Data records.
★ ★ ★
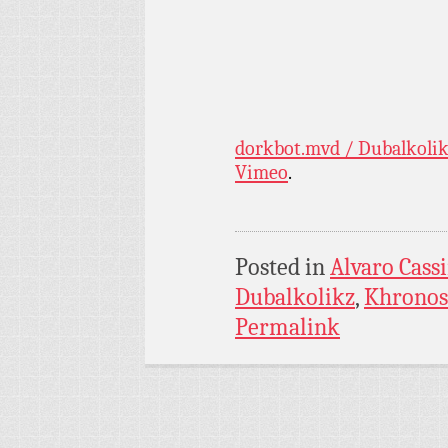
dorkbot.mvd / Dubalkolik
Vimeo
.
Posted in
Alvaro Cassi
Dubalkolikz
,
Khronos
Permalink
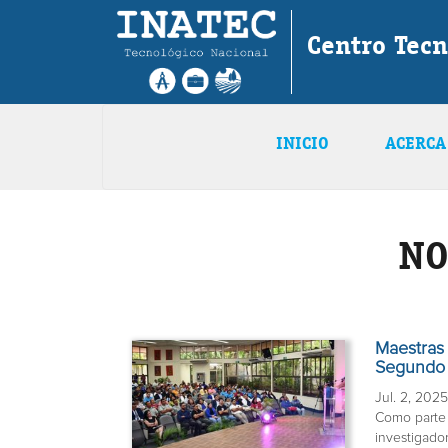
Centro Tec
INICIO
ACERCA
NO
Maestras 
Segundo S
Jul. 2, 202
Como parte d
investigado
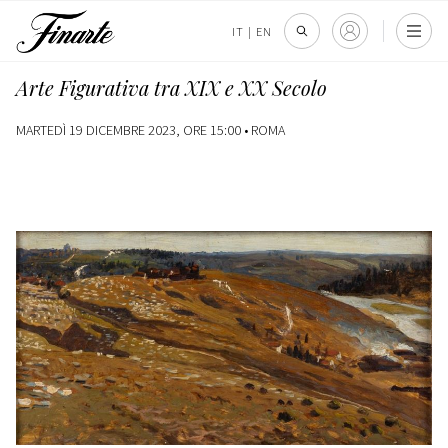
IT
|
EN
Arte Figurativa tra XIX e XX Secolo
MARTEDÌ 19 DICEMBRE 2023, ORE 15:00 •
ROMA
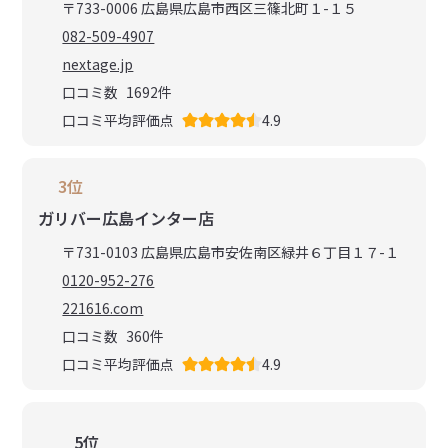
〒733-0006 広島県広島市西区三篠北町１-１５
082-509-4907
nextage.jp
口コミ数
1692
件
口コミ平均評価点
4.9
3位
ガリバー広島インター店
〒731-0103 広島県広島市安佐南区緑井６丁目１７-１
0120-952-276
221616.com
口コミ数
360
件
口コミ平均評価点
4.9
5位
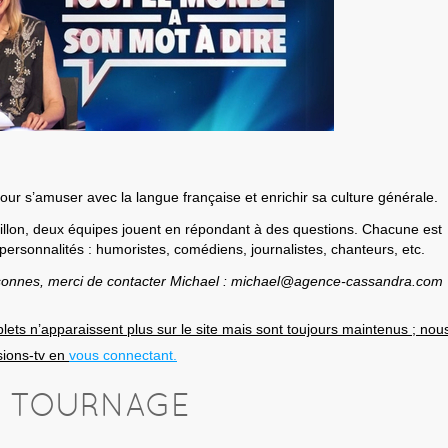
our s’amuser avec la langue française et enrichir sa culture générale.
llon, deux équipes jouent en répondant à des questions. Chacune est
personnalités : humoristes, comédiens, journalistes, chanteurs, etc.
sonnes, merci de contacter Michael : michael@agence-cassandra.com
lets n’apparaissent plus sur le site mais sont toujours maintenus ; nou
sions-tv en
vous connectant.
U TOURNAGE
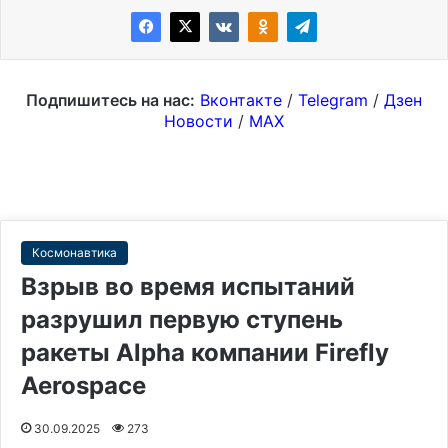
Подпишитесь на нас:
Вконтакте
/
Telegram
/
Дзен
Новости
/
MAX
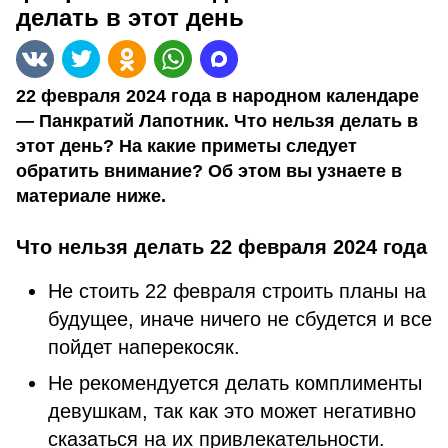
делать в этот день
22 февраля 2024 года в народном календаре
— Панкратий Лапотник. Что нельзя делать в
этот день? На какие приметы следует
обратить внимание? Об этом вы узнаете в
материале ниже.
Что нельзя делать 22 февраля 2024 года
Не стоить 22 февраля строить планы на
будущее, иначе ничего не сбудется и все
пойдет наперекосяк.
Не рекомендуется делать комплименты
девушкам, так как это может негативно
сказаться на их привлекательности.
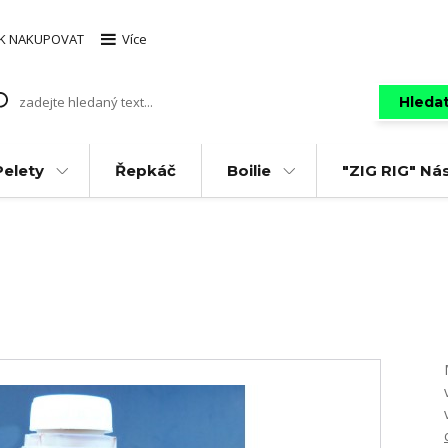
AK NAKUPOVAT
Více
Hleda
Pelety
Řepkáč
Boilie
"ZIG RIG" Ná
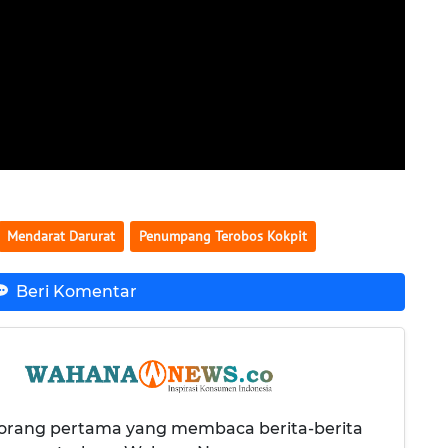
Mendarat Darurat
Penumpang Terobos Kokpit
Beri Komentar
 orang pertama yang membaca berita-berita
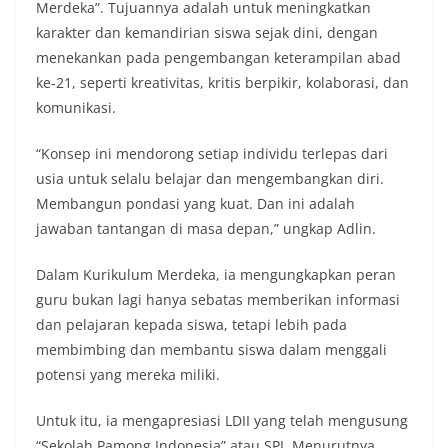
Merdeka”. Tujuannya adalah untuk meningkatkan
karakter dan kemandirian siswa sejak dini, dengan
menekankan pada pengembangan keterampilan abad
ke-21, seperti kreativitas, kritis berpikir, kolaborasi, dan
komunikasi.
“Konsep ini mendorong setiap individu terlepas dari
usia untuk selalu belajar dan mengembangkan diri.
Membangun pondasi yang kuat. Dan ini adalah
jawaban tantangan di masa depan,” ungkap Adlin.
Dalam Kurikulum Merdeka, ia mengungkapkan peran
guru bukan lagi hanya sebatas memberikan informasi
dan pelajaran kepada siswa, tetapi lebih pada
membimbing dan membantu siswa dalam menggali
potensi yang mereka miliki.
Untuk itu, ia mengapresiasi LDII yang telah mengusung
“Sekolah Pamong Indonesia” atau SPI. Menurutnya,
★ ★ ★
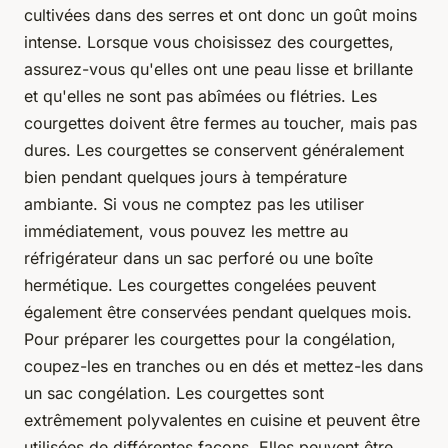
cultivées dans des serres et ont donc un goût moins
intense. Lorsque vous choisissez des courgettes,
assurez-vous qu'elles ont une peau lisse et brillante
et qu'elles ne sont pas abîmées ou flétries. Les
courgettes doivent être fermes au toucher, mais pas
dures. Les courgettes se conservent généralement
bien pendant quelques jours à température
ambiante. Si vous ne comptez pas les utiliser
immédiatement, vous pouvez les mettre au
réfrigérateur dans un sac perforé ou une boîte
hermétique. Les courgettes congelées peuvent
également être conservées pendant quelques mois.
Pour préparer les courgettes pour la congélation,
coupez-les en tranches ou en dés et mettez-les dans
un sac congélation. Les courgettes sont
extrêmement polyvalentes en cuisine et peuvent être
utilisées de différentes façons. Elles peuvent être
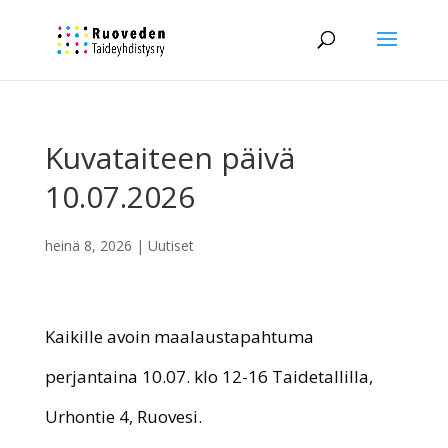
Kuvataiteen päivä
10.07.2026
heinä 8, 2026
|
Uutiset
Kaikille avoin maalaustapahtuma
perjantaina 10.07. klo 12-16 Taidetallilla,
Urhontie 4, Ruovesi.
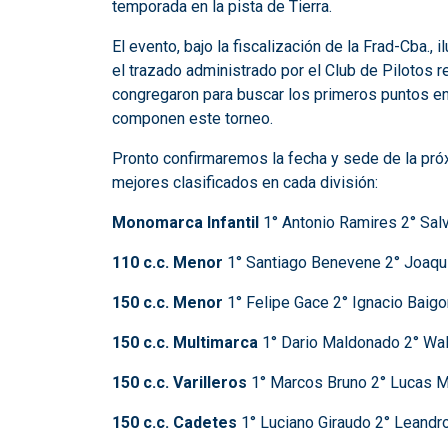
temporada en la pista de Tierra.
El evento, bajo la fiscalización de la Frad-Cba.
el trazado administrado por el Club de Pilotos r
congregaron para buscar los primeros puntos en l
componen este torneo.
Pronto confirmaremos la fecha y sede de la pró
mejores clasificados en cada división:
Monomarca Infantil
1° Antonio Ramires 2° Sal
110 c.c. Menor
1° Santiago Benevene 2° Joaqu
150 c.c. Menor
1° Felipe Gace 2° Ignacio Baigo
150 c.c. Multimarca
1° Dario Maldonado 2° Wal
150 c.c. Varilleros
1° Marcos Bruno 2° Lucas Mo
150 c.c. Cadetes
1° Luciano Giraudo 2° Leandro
★ ★ ★
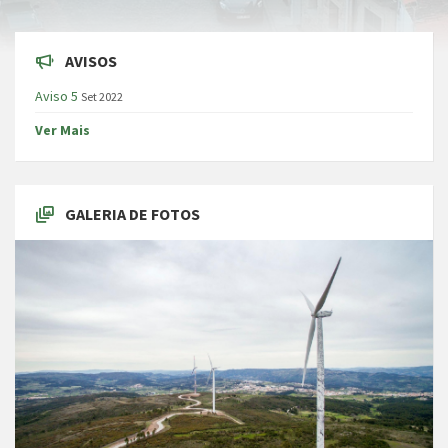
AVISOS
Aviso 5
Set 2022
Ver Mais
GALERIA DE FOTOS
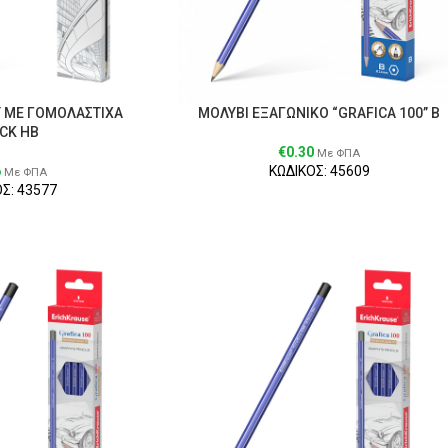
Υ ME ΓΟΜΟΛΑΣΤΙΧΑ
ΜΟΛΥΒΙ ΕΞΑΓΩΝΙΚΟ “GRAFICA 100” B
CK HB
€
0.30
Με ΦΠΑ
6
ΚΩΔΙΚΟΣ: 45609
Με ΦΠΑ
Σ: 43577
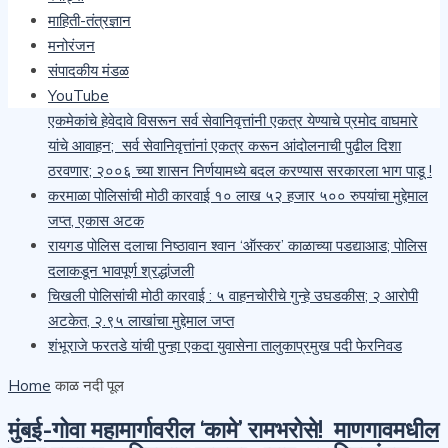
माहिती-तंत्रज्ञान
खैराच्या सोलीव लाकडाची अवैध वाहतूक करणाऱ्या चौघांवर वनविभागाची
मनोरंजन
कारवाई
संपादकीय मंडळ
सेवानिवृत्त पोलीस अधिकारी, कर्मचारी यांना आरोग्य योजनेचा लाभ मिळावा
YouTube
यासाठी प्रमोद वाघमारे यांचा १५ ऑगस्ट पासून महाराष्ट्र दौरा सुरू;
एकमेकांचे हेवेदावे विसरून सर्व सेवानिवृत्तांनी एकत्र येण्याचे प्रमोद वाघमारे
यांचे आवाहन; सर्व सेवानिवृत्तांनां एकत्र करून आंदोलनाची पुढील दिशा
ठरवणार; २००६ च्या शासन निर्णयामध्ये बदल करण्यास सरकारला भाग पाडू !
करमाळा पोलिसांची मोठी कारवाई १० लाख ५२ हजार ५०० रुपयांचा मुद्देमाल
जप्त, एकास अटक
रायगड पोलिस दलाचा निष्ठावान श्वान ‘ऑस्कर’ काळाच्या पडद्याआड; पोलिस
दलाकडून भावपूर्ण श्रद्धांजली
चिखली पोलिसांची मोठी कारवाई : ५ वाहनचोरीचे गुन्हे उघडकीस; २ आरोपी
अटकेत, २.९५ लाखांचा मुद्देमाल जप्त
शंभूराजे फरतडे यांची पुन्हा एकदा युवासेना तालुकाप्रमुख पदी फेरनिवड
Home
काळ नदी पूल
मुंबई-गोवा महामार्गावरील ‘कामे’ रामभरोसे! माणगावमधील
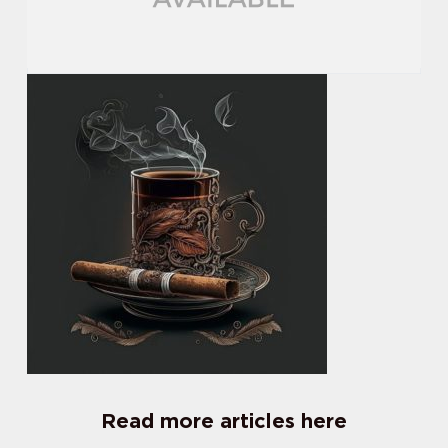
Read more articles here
★ ★ ★
Exercise objective.
Show each line from the listing above that includes the word "этот".

Task response.
делать в этот день
этот день? На какие приметы следует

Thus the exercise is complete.